[Dataset entries]
• • • • • • •

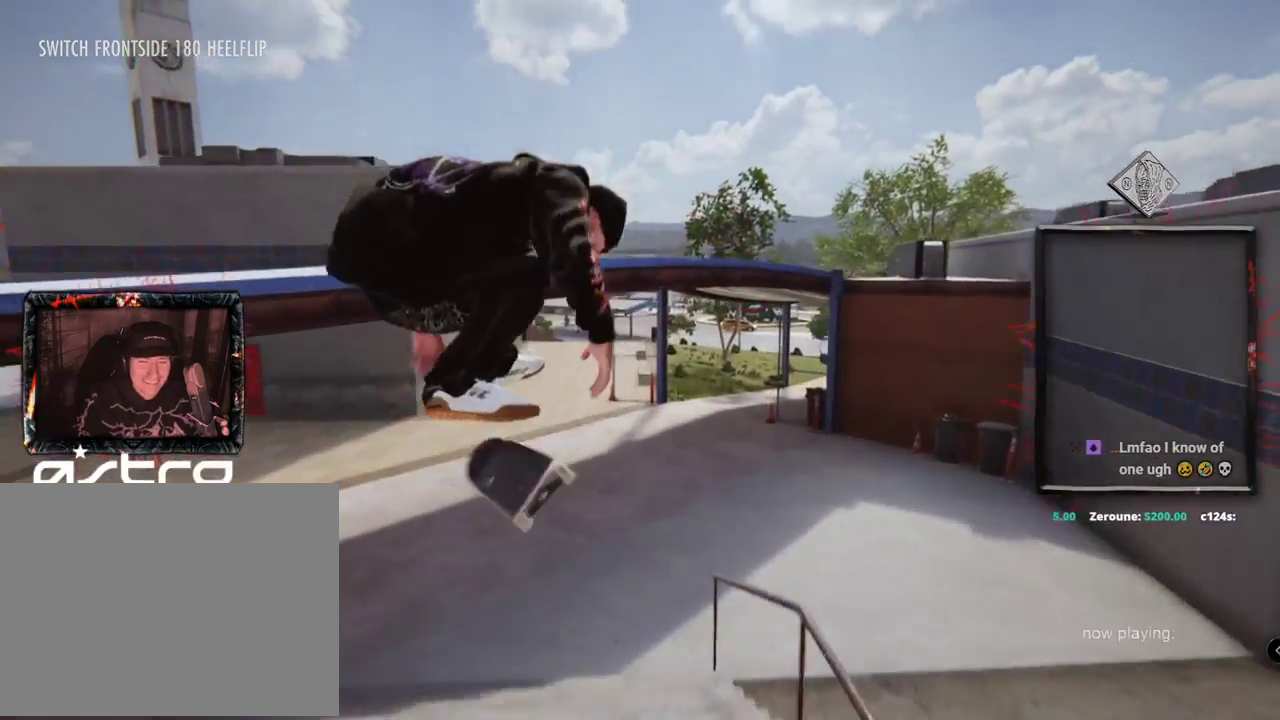
Gameplay with a controller (Xbox layout); each line is a JSON object with the inputs held at the frame after it. "events" lists button and stick changes between this image and that frame as [ms after this image, input, new state], when the widget could be followed in between. Not read: L1 L3 R2 R3.
{"buttons": [], "left_stick": "center", "right_stick": "center", "events": []}
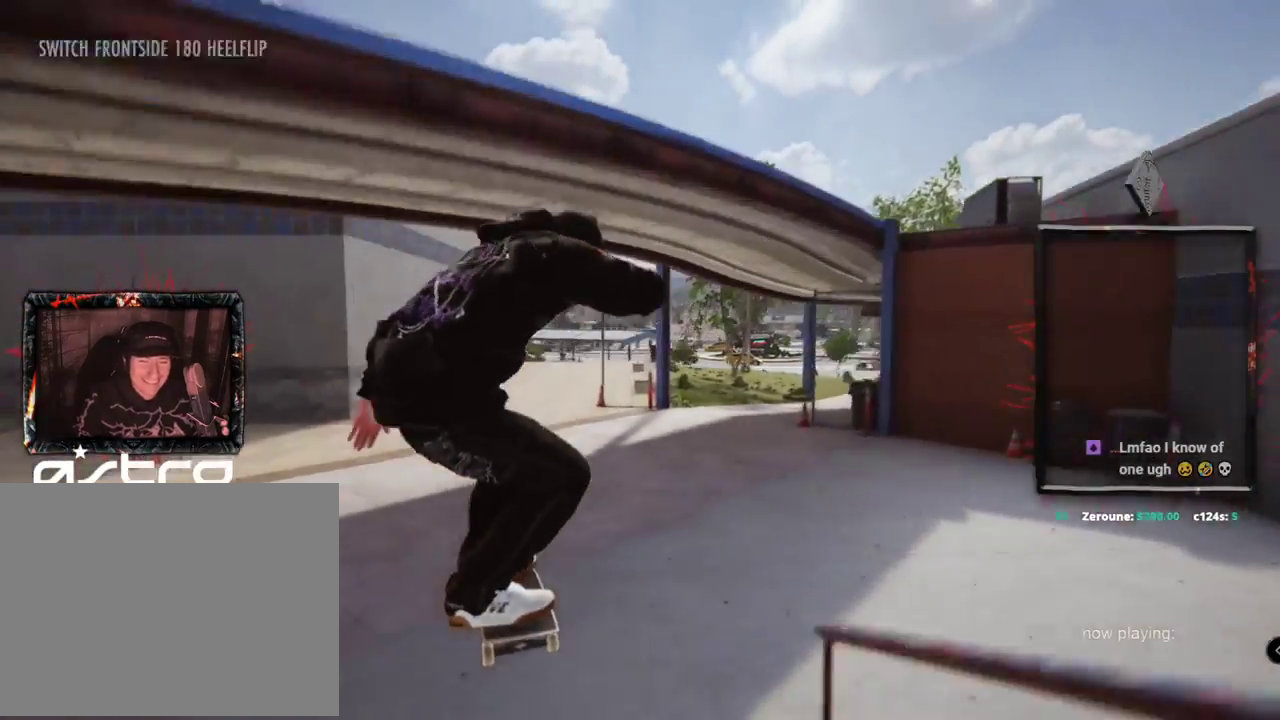
{"buttons": ["A"], "left_stick": "center", "right_stick": "center", "events": [[283, "L2", "down"], [417, "L2", "up"], [450, "A", "down"]]}
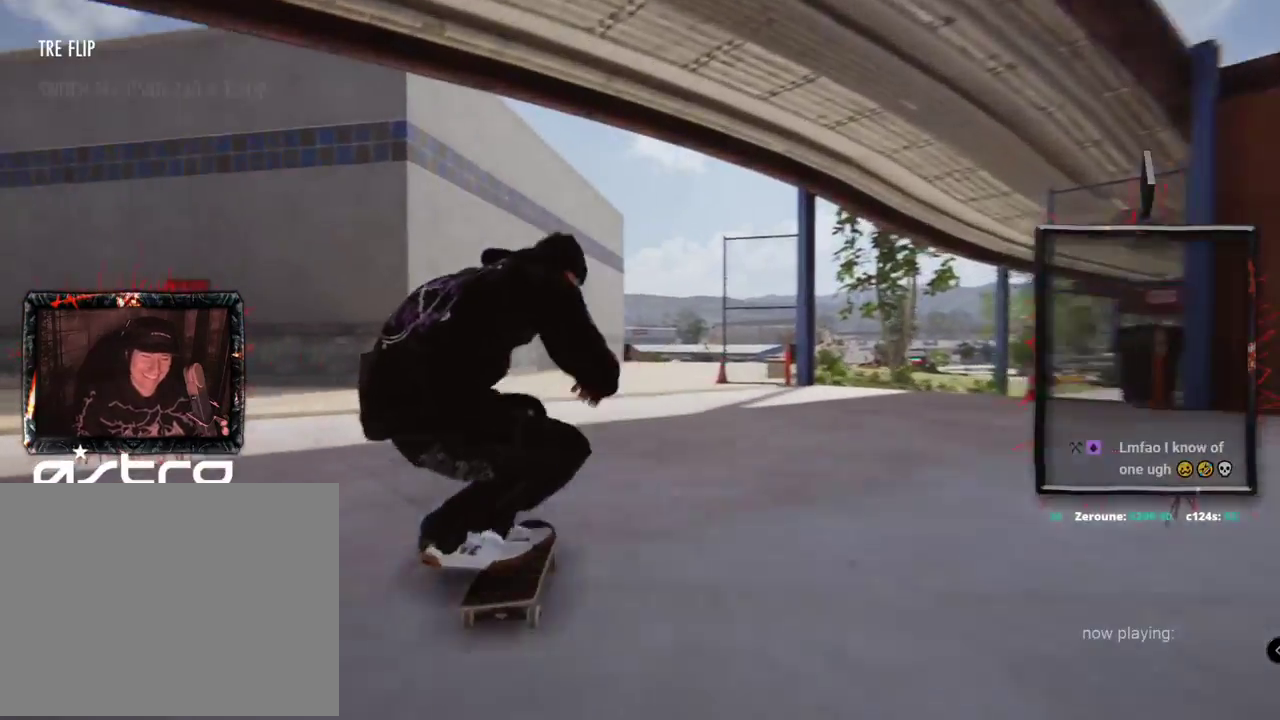
{"buttons": [], "left_stick": "center", "right_stick": "center", "events": [[351, "A", "up"]]}
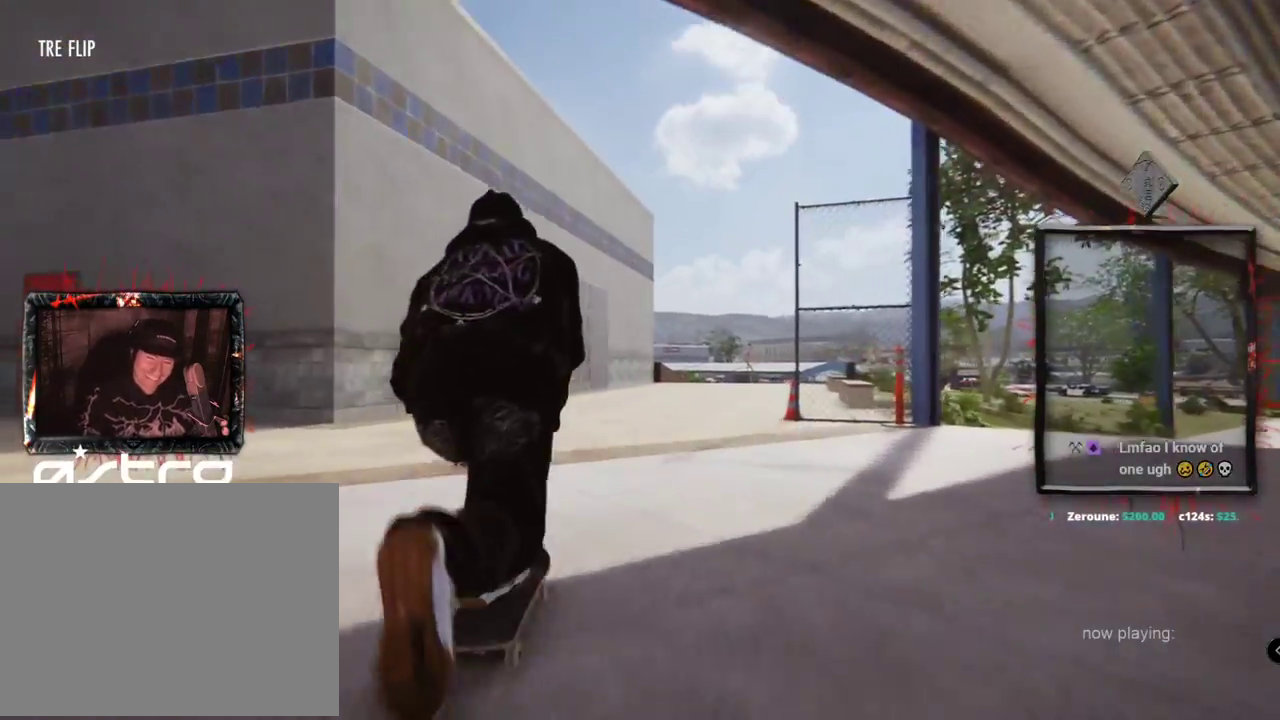
{"buttons": [], "left_stick": "center", "right_stick": "center", "events": [[16, "left_stick", "up"], [33, "right_stick", "up"], [133, "right_stick", "down-right"], [150, "left_stick", "center"], [233, "right_stick", "center"]]}
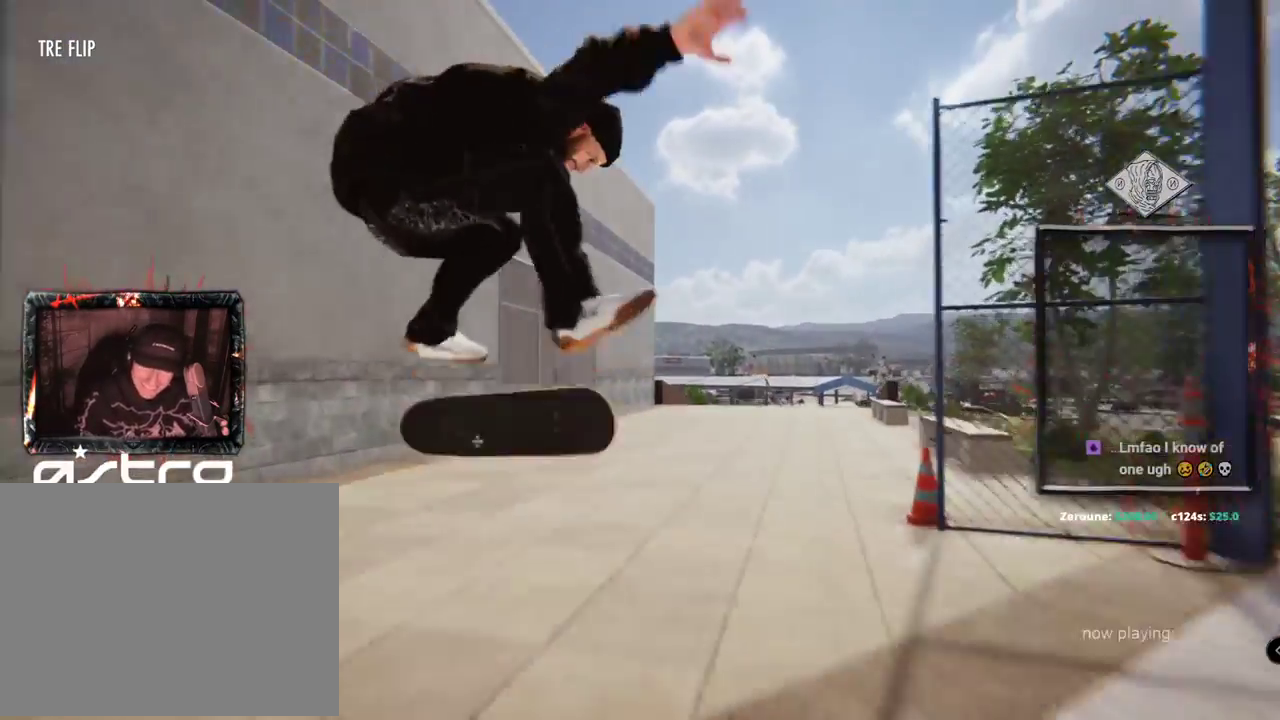
{"buttons": [], "left_stick": "center", "right_stick": "center", "events": []}
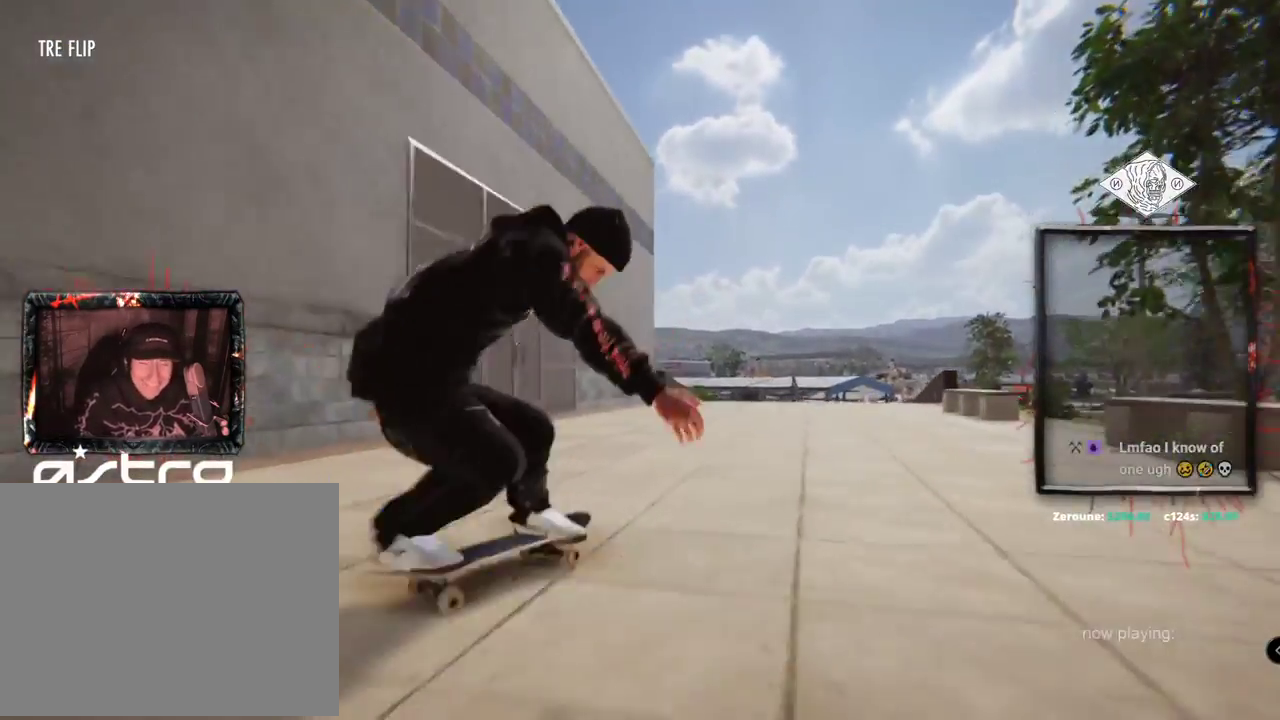
{"buttons": ["A", "L2"], "left_stick": "center", "right_stick": "center", "events": [[383, "L2", "down"], [450, "A", "down"]]}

• • • • • • •

Would you copy every entry exactly as it stands, leaving out the pictures?

Gameplay with a controller (Xbox layout); each line is a JSON object with the inputs held at the frame after it. "events" lists button and stick changes between this image and that frame as [ms after this image, input, new state], when the widget could be followed in between. Not read: L1 L3 R2 R3.
{"buttons": [], "left_stick": "center", "right_stick": "center", "events": []}
{"buttons": ["A"], "left_stick": "center", "right_stick": "center", "events": [[283, "L2", "down"], [417, "L2", "up"], [450, "A", "down"]]}
{"buttons": [], "left_stick": "center", "right_stick": "center", "events": [[351, "A", "up"]]}
{"buttons": [], "left_stick": "center", "right_stick": "center", "events": [[16, "left_stick", "up"], [33, "right_stick", "up"], [133, "right_stick", "down-right"], [150, "left_stick", "center"], [233, "right_stick", "center"]]}
{"buttons": [], "left_stick": "center", "right_stick": "center", "events": []}
{"buttons": ["A", "L2"], "left_stick": "center", "right_stick": "center", "events": [[383, "L2", "down"], [450, "A", "down"]]}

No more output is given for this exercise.